Мне пришло в голову еще одно замечание – относительно крестьянской речи. Я вообще против употребления крестьянской речи в литературе так, как она является у Григоровича и отчасти у вас. Это не свободная крестьянская речь, а копировка, стоящая, по-видимому, больших усилий. Григорович, желая вывести на сцену русского мужика
Я уже цитировал это письмо в главе о крестьянской речи, однако сейчас в фокусе внимания оказывается другой, националистический аспект. Эти слова Аксакова могут быть прочитаны как отчаянные поиски авторами и критиками 1850‐х гг. национального коррелята крестьянской и, шире, простонародной речи, который бы репрезентировал русскость/великорусскость, не дробясь на местные говоры и наречия. Сложность с обретением баланса и верной пропорции была обусловлена географически прихотливым распределением наречий русского языка. Как отмечал Э. Хобсбаум, в середине и второй половине XIX в. многие государства, в первую очередь империи, столкнулись с проблемой, какое наречие выбрать для репрезентации национального литературного языка, особенно в начальном и среднем школьном образовании[749]

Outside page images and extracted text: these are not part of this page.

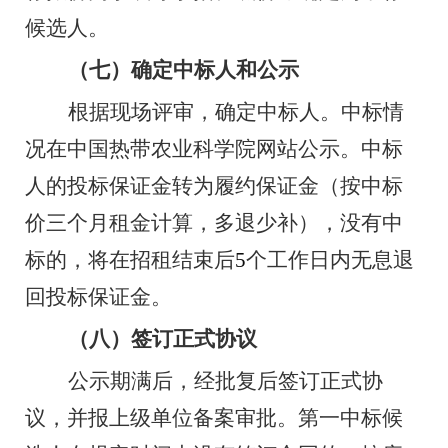
候选人。
（七）确定中标人和公示
根据现场评审，确定中标人。中标情
况在中国热带农业科学院网站公示。中标
人的投标保证金转为履约保证金（按中标
价三个月租金计算，多退少补），没有中
标的，将在招租结束后
5
个工作日内无息退
回投标保证金。
（八）签订正式协议
公示期满后，经批复后签订正式协
议，并报上级单位备案审批。第一中标候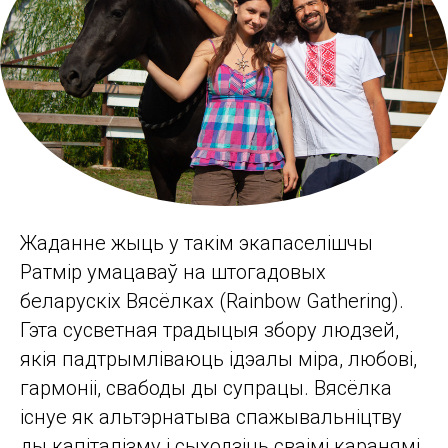
Жаданне жыць у такім экапаселішчы
Ратмір умацаваў на штогадовых
беларускіх Вясёлках (Rainbow Gathering).
Гэта сусветная традыцыя збору людзей,
якія падтрымліваюць ідэалы міра, любові,
гармоніі, свабоды ды супрацы. Вясёлка
існуе як альтэрнатыва спажывальніцтву
ды капіталізму і сыходзіць сваімі каранямі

. В свете обсуждаемого материала проблема была еще более сложной: внутри сложившегося к 1850‐м гг. русского литературного языка необходимо было выработать консенсус о том, какое наречие будет представлять простонародную, крестьянскую часть населения и одновременно восприниматься и как достоверное, и как русское. Как видно по письму Аксакова, вариантов было несколько – и рязанский язык Григоровича, и орловский (черноземный) Тургенева, и «макароническо-имперский» Даля, и костромской (северно-русский), добавлю от себя, Писемского и Потехина.Одновременно с экспериментальными повестями Тургенева в 1855 г. появилось два рассказа Михайлова, «Африкан» и «Ау», в которых тургеневская модель загадочного мужика взята за основу. Поскольку «Ау» подробно уже рассмотрен выше, остановимся на первом из них[750]
. В «Африкане», формально являющемся аукториальным повествованием, тем не менее нет прозрачного мышления и интроспекций, поскольку через несколько страниц становится понятно, что это субъективно-авторское повествование: рассказ автобиографичен и строится как воспоминание хозяйского сына о загадочном дворовом его отца, судьи Лариона Васильевича Кошкодамова. Эффект таинственности в поведении Африкана создается за счет пропущенных сюжетных звеньев и отказа от интроспекций, что вызвало негативную реакцию критики (рассказ «темен, неполон, недосказан»[751]). Сам нарратор усугубляет разрыв между собой, читателем и героем, делая его объектом этнографического и даже френологического дискурса.